RASCOE: So I have one extra thing I want to ask. It’s this idea of an acceptable level of risk because it seems like there is a lot of concern from some people that public health officials have undersold the risk of COVID-19.
GREENE: We’re in a different place than we were, which is great. We have a safe and effective vaccine, we have treatments available, and we aren’t seeing the same volume of people who have severe illness, hospitalization and death. And that’s a real accomplishment. And what I’ve noticed is people who are choosing on their own to make decisions about what events they visit or if they’re going to wear a mask or how frequent they’re going to wash their hands, and that’s their choice. I’ve also heard people with more questions, and so that’s why that communication and that relationship is important.

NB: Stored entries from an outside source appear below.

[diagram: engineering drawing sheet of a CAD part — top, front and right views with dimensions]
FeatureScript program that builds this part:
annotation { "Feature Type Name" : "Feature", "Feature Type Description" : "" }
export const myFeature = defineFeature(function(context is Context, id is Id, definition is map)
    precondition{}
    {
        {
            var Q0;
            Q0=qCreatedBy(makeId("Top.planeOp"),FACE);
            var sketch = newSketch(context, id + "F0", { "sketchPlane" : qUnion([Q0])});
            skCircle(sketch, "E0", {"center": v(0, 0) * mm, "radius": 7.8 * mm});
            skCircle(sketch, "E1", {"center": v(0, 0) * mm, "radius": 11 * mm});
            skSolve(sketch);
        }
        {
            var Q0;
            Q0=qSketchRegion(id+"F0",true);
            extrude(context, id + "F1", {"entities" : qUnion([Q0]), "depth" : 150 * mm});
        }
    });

RASCOE: Raven, does hearing all of this – you know, the polarization, the lack of funding – does it give you any pause about the future of this sector?
WALTERS: No, it lights a fire, actually. I’m excited to do the work. I’m excited to fight for my communities. I’m excited to work with people to get what needs to be done, done.
RASCOE: Thank you so much for joining us. I really appreciate it.
WALTERS: Thank you.
GREENE: Thank you.
MESSONIER: Thank you.
RASCOE: That’s Dr. Nancy Messonnier, dean of UMC Gillings School of Global Public Health, and students Jennifer Greene and Raven Walters.